**Request**
Would you please copy each line of the data in which the string "pixels" occurs?

**Given entries**
- Opening Delimiter -

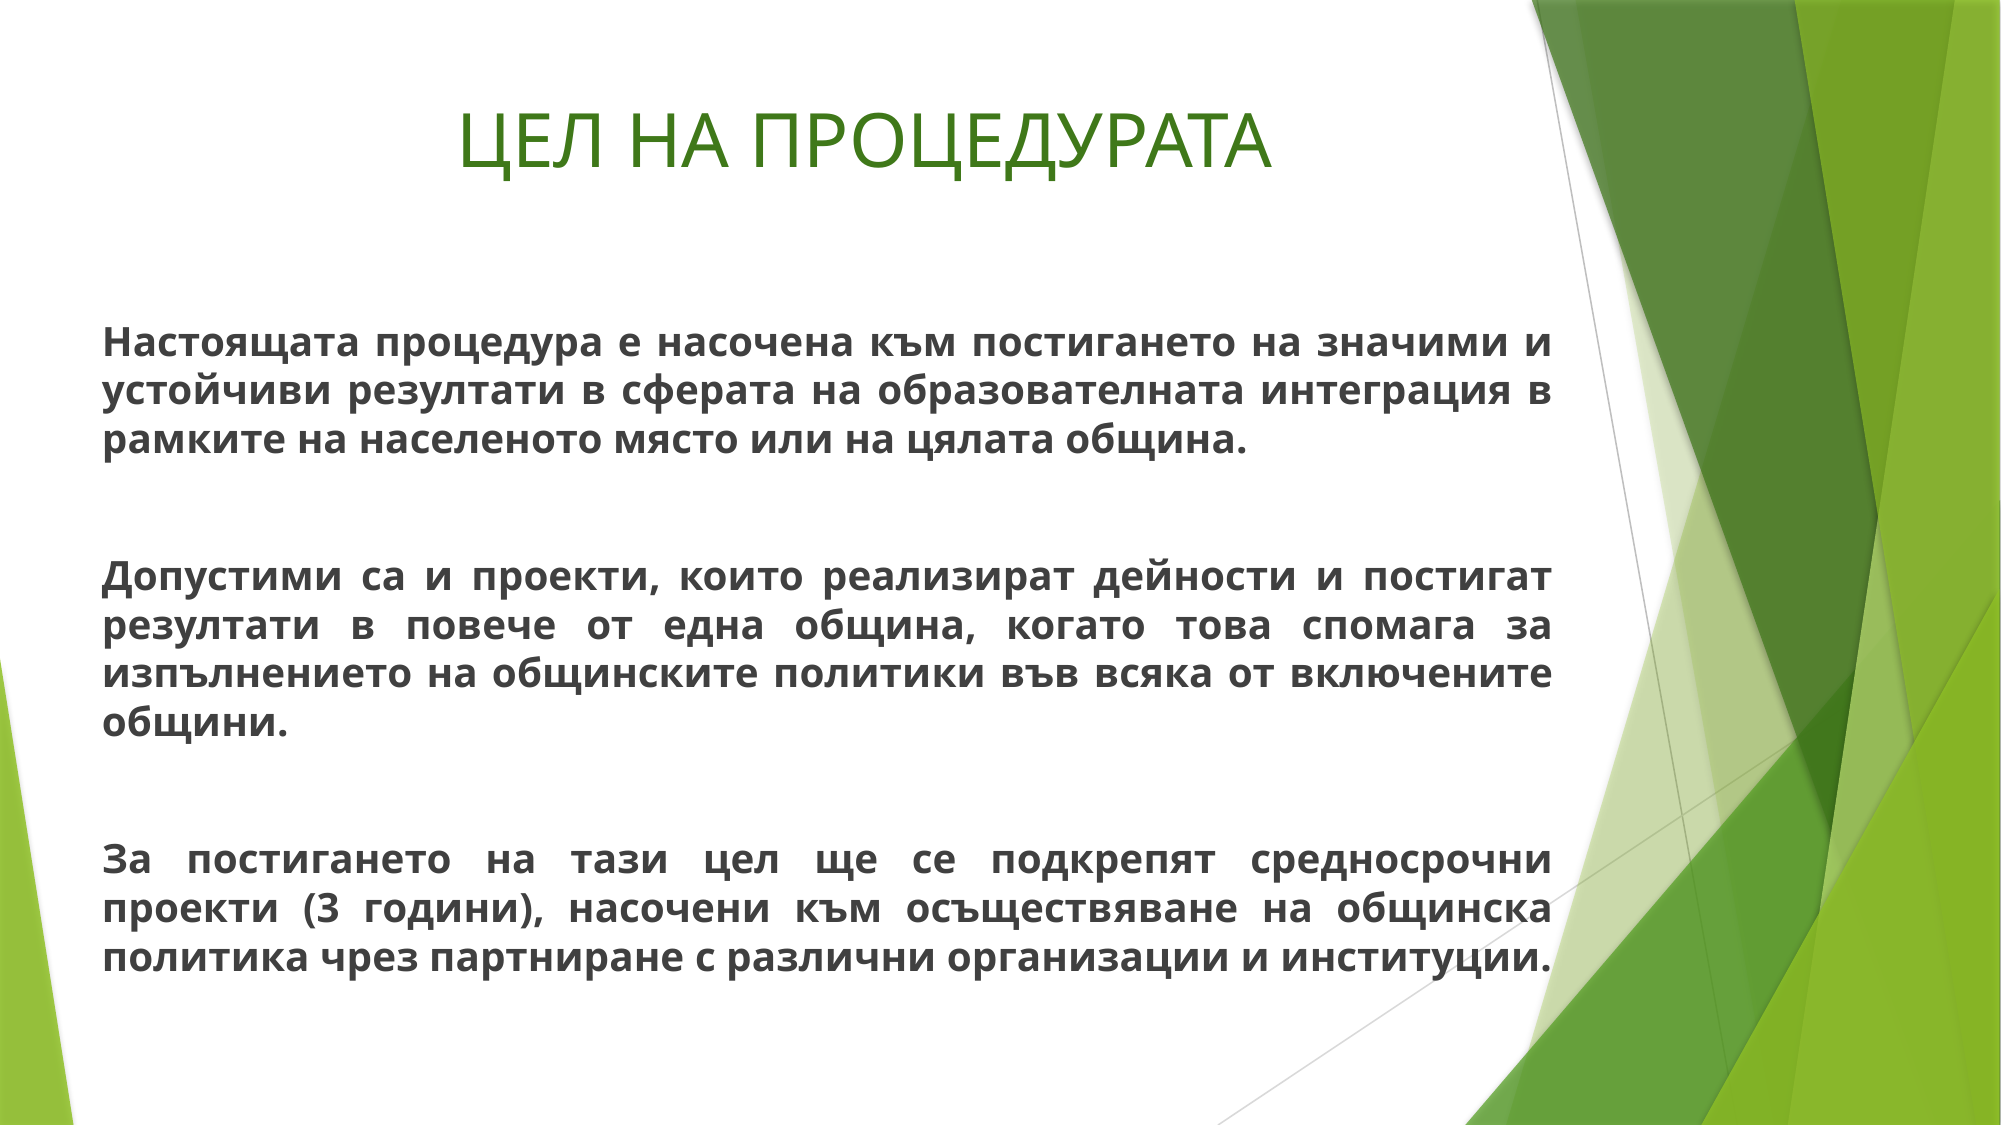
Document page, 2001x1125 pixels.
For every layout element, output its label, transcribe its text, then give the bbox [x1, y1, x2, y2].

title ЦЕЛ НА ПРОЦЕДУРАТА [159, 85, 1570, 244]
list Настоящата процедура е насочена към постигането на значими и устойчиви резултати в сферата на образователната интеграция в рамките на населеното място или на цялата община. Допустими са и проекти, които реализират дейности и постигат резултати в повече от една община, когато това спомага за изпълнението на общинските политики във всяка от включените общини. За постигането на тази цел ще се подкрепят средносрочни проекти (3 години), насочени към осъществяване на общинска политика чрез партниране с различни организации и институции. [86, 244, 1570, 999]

- Closing Delimiter -
- Opening Delimiter -

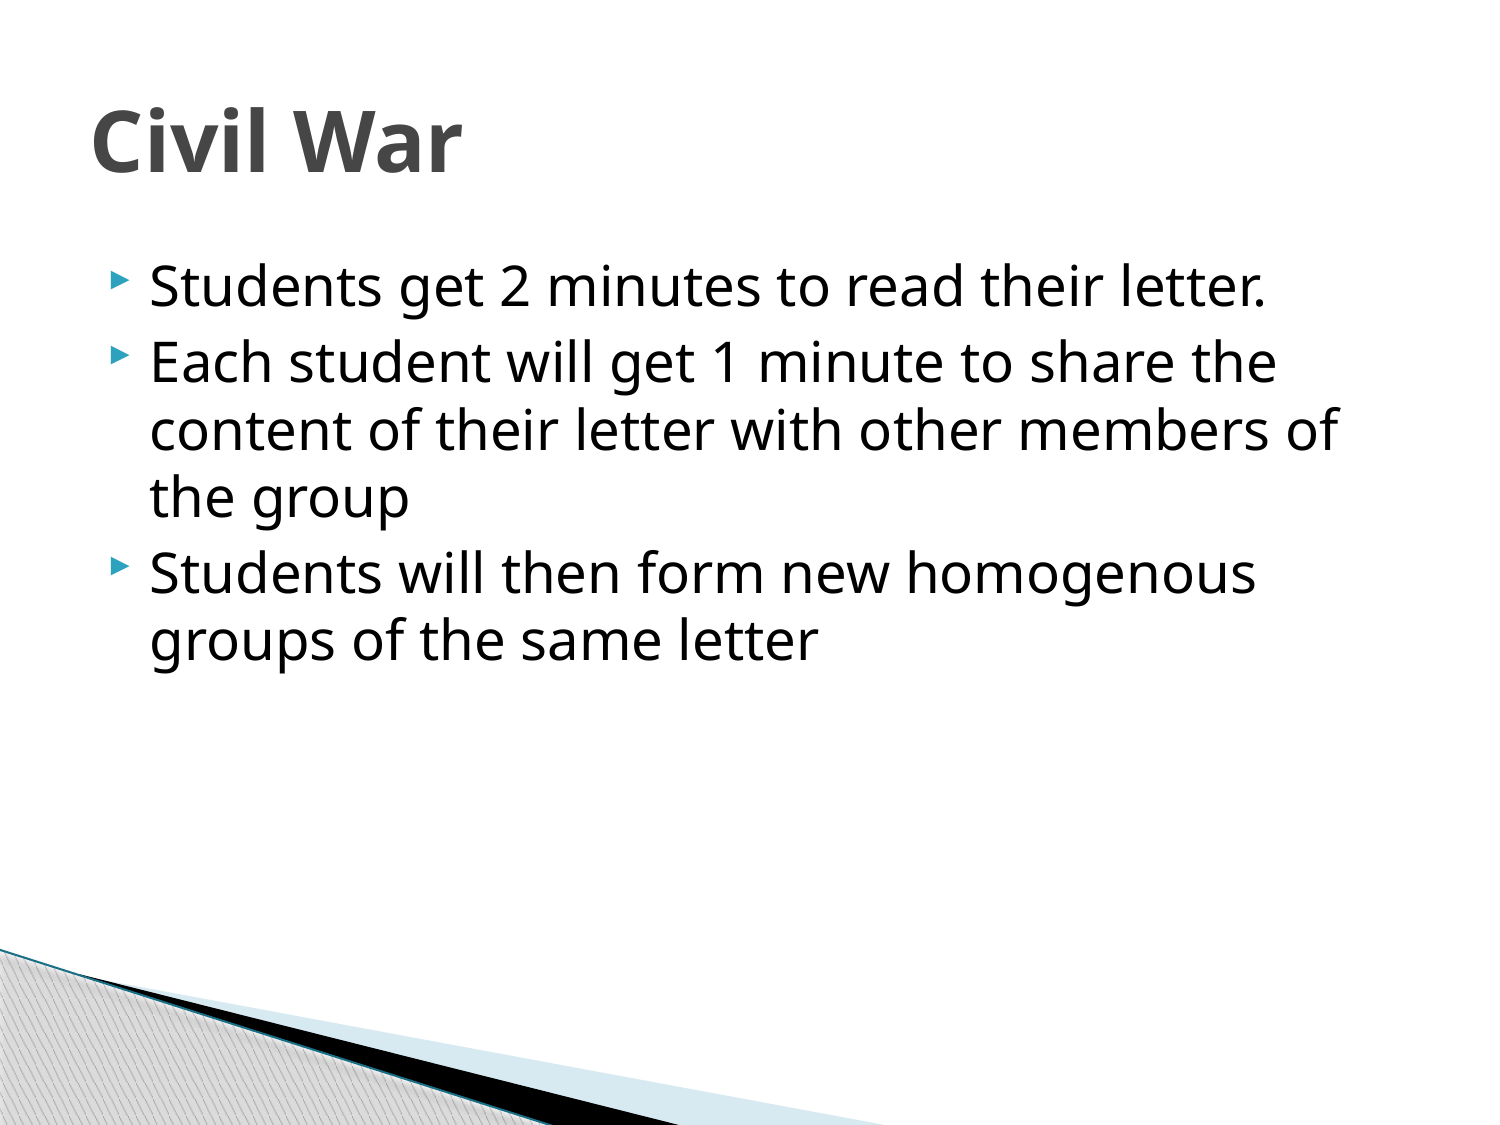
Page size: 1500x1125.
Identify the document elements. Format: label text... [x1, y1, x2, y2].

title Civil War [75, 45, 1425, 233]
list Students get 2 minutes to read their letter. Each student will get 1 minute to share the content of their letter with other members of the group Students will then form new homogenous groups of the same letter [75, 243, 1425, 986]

- Closing Delimiter -
- Opening Delimiter -

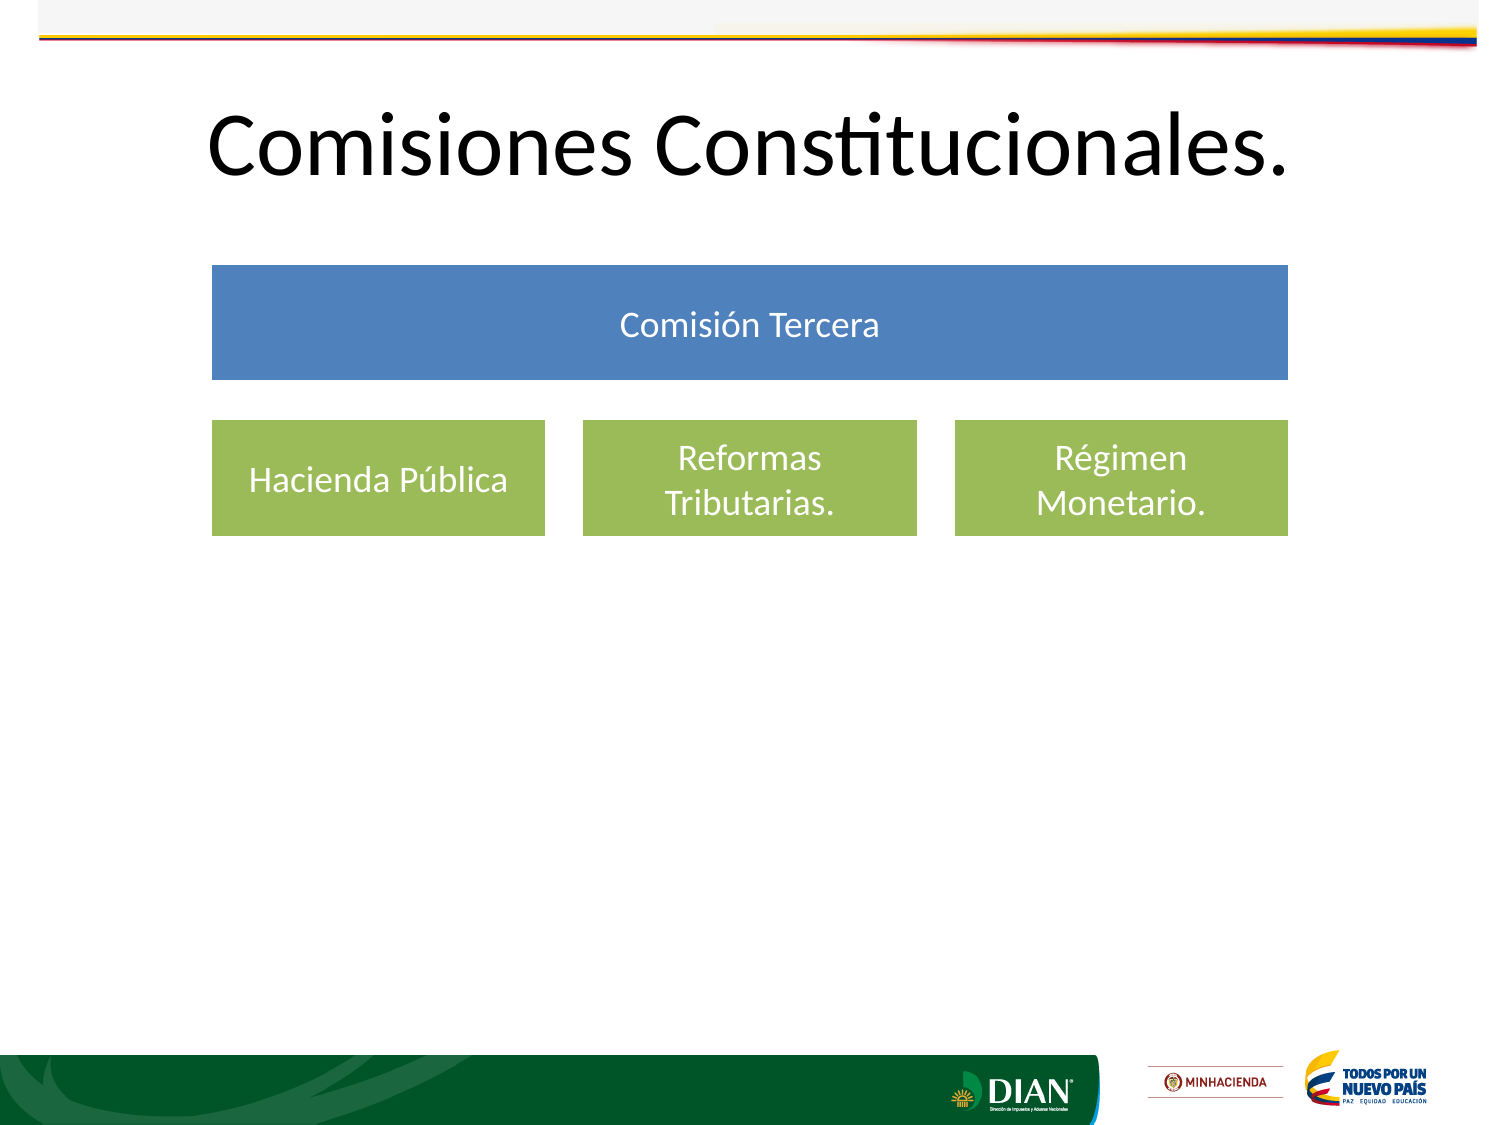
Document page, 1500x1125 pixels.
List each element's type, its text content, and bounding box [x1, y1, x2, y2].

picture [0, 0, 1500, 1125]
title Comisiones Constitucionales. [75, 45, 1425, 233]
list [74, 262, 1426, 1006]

- Closing Delimiter -

**Response box**
Document page, 2001x1125 pixels.
Document page, 1500x1125 pixels.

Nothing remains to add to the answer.